Confinement in Holographic Theories at Finite Theta

Abstract

A strongly coupled confining gauge theory with a non-zero vacuum angle undergoing a deconfinement to confinement phase transition is studied in the holographic gravitational description. A simplified five-dimensional setup is constructed where a bulk scalar models the effect of the vacuum angle, and the suitable boundary conditions on the ultra-violet (UV) and the infra-red (IR) boundaries are identified. The IR boundary condition is motivated by higher dimensional examples where the bulk scalar comes from a Wilson loop on a shrinking cycle. In this five-dimensional dual geometry, and in the limit of small backreaction in the infra-red, the critical temperature for the phase transition is shown to reduce quadratically with the vacuum angle, matching lattice results.
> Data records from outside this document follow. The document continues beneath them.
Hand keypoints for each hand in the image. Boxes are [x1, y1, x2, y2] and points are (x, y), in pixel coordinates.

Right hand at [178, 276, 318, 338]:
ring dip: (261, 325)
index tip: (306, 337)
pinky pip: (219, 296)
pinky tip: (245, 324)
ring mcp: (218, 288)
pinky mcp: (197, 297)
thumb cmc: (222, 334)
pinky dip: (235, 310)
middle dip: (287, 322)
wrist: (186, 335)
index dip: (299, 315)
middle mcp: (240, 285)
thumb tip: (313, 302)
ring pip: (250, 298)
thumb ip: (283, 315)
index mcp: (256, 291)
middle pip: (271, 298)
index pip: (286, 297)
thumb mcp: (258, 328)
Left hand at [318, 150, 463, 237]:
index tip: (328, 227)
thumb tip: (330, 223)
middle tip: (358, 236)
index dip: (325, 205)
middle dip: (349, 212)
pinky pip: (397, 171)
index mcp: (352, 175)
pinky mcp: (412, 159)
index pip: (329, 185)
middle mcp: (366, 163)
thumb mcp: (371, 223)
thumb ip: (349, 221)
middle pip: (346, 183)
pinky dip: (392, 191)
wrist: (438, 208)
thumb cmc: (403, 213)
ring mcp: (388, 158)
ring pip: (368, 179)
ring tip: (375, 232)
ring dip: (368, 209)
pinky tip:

The topological susceptibility has a sharp reduction across the critical temperature, also matching lattice results. The rate for the phase transition is estimated as a function of the vacuum angle, and is seen to be enhanced (reduced) when the field theory has a relevant (irrelevant) deformation at high energies. Crucially, for the irrelevant case, the confined phase can get destabilized for a range of parameters. In the context of early universe dynamics, if the vacuum angle is time-dependent, the transition history changes strongly: the deconfined phase can last till much lower temperatures than naively expected, and one can trigger a transition to the confined phase by a change in the vacuum angle, thus providing a controlled way to generate supercooling. As a phenomenological application, the peak frequency and the power of resulting gravitational wave signal from bubble collisions change, affecting their visibility in detectors. Possible generalizations of the scenario are discussed.